The Minotaur Takes His Own Sweet Time

I read The Minotaur Takes His Own Sweet Time, by Steven Sherrill, because I'm kind of fascinated with minotaurs. I'm a double bill--Taurus and born in the Chinese Year of the Ox--so I suppose that my spirit animal is a bull. I think I'd look good with horns.

So this novel supposes that The Minotaur--it's not clear if it's the Minotaur from the Labyrinth, which would be unlikely because he was killed by Theseus--is in the Allegheny Mountains of Pennsylvania, working as a civil war re-enactor (one weekend he's Confederate, another Union, and usually dies early). He has no name except The Minotaur, although friends call him Mr. M. He does not say much, usually just "Mmmnnn" or "Unnngh." He, of course, has the head of bull and the body of a man, and lives in a motel room on Business 220 in exchange for work.

The gimmick, if one can call it that, is that no one really notices that he's a minotaur.
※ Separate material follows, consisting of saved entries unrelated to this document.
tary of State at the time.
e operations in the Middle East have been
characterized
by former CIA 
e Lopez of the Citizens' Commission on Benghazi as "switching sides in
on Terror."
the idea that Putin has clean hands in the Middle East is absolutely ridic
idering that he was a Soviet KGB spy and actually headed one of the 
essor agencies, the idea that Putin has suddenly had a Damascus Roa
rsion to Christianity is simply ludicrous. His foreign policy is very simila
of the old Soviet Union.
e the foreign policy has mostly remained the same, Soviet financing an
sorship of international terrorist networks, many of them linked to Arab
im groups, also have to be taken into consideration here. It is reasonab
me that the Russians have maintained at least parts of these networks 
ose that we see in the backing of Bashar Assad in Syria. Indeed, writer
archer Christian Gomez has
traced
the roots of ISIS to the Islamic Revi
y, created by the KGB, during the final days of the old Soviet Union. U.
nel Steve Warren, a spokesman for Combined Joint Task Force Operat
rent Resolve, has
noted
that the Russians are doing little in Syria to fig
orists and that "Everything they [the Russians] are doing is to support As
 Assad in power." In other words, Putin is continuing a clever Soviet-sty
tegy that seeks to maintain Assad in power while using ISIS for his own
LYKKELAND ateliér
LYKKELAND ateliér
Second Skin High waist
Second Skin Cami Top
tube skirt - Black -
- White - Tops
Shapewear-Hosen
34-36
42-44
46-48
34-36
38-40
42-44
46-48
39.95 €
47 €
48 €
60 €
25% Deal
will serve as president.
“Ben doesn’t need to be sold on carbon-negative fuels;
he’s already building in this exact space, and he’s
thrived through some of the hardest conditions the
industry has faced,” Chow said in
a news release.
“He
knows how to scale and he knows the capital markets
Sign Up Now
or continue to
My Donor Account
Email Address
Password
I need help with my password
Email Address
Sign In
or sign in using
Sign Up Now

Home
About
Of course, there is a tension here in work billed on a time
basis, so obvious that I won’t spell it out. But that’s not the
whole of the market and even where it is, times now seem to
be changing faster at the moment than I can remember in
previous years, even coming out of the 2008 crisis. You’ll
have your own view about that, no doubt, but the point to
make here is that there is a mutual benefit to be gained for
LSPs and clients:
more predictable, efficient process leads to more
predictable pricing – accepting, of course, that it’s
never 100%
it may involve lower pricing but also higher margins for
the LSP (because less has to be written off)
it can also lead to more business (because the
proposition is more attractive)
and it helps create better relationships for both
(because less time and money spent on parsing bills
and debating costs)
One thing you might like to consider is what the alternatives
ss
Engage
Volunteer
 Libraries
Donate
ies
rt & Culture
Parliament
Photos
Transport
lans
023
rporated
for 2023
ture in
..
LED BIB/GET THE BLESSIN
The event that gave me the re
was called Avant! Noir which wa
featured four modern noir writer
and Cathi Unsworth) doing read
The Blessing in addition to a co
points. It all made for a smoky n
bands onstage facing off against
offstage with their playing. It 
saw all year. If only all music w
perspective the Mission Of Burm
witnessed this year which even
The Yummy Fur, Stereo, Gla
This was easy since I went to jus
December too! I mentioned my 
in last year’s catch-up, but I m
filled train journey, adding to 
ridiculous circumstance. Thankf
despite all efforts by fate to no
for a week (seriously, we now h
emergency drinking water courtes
Well, some do, and shrink away from him, but if we really saw a minotaur in the supermarket I think our reaction would be to call the local news. He goes about his day simply, relishing the butterscotch pie of a woman who works at the Old Scald Village (one of those historical villages where people act out parts) of The Widow Fisk. When he gets his horns caught in the broom-makers skirt, he is misunderstood and banished.

Then he meets a free-spirited woman, Holly, and her mentally challenged son, Tookus, when they're van breaks down across the street from the motel. That's where an obnoxious man, Danny, runs a wood-carving business: "In his heyday, in his glory days, the Minotaur would have trampled, then eaten such a human as Danny Tanneyhill. These are not those days."
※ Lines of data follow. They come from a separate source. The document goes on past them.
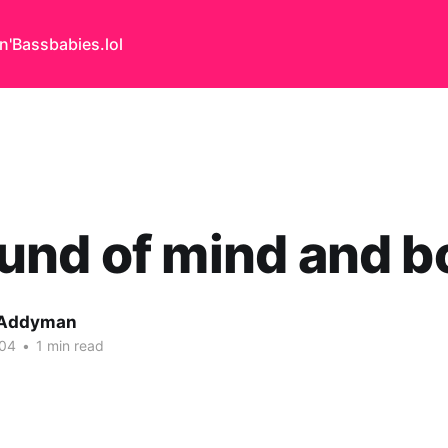
n'Bass
babies.lol
nd of mind and b
 Addyman
004
•
1 min read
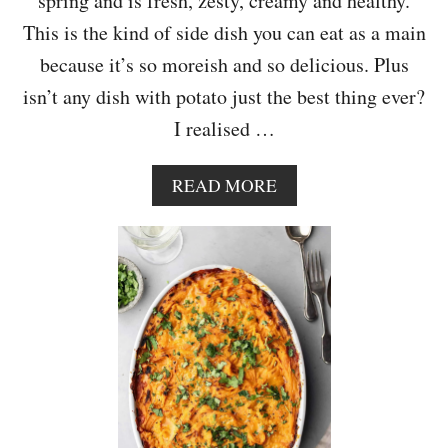
spring and is fresh, zesty, creamy and healthy.
A
This is the kind of side dish you can eat as a main
because it’s so moreish and so delicious. Plus
isn’t any dish with potato just the best thing ever?
I realised …
A
READ MORE
B
O
U
T
S
A
U
T
E
E
D
N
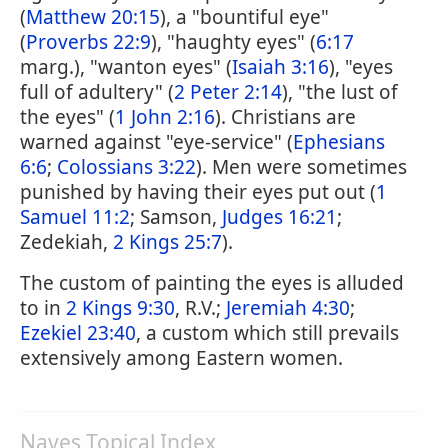
(
Matthew 20:15
), a "bountiful eye"
(
Proverbs 22:9
), "haughty eyes" (
6:17
marg.), "wanton eyes" (
Isaiah 3:16
), "eyes
full of adultery" (
2 Peter 2:14
), "the lust of
the eyes" (
1 John 2:16
). Christians are
warned against "eye-service" (
Ephesians
6:6
;
Colossians 3:22
). Men were sometimes
punished by having their eyes put out (
1
Samuel 11:2
; Samson,
Judges 16:21
;
Zedekiah,
2 Kings 25:7
).
The custom of painting the eyes is alluded
to in
2 Kings 9:30
, R.V.;
Jeremiah 4:30
;
Ezekiel 23:40
, a custom which still prevails
extensively among Eastern women.
Naves Topical Index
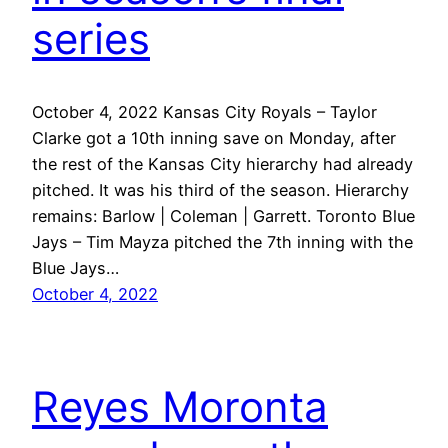
series
October 4, 2022 Kansas City Royals – Taylor
Clarke got a 10th inning save on Monday, after
the rest of the Kansas City hierarchy had already
pitched. It was his third of the season. Hierarchy
remains: Barlow | Coleman | Garrett. Toronto Blue
Jays – Tim Mayza pitched the 7th inning with the
Blue Jays…
October 4, 2022
Reyes Moronta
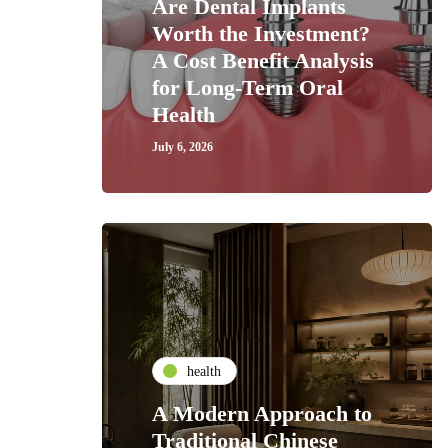
Are Dental Implants
Worth the Investment?
A Cost Benefit Analysis
for Long-Term Oral
Health
July 6, 2026
health
A Modern Approach to
Traditional Chinese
He is touched by Holly, perhaps in love, and there is a sort of competition between Danny and he for her attention. They visit a closed-down farm maze, and The Minotaur only realizes that he will do anything for her.

The book is aptly titled, as The Minotaur and Sherrill are in no hurry to get anywhere. Here is the first paragraph: "The Minotaur lingers, there at the end of this day’s death. The Minotaur dawdles. The Minotaur takes his own sweet time. He finds himself in a moment of stasis, of relative calm. But moment itself is a relative word. The Minotaur’s time is endless, and as such potentially meaningless, empty at its ticking core." The story also takes its own sweet time, as there seems to be no rush to get to a point, if there is one. We don't know much about The Minotaur, only that he is ancient and has lived many places: "The Minotaur is nomadic by default. An intuitive vagabond. He may have been drawn, he may have been compelled, or he may have simply stepped over the chain and wandered up the dirt path for no good reason at all."

It's not a bad book by any means, but requires some patience. If one chooses to, one could see The Minotaur as a metaphor, but I'm not sure for what. Those that have no fixed place in the universe? Those who are shunned as monsters when they are in fact rather sweet, or even boring? There's a touching and erotic scene when The Minotaur pulls a splinter from Holly's butt cheek, and though they never consummate their feelings there is passion between them. Can even a man with the head of a bull find love?

Sherrill, some years ago, wrote a book called The Minotaur Takes a Cigarette Break, which was the first sighting of The Minotaur. The excerpt on Sherrill's Web site suggests it is of a similar style. I may check it out, because I can't resist minotaurs. If you can't either, pick one of them up and stick with it.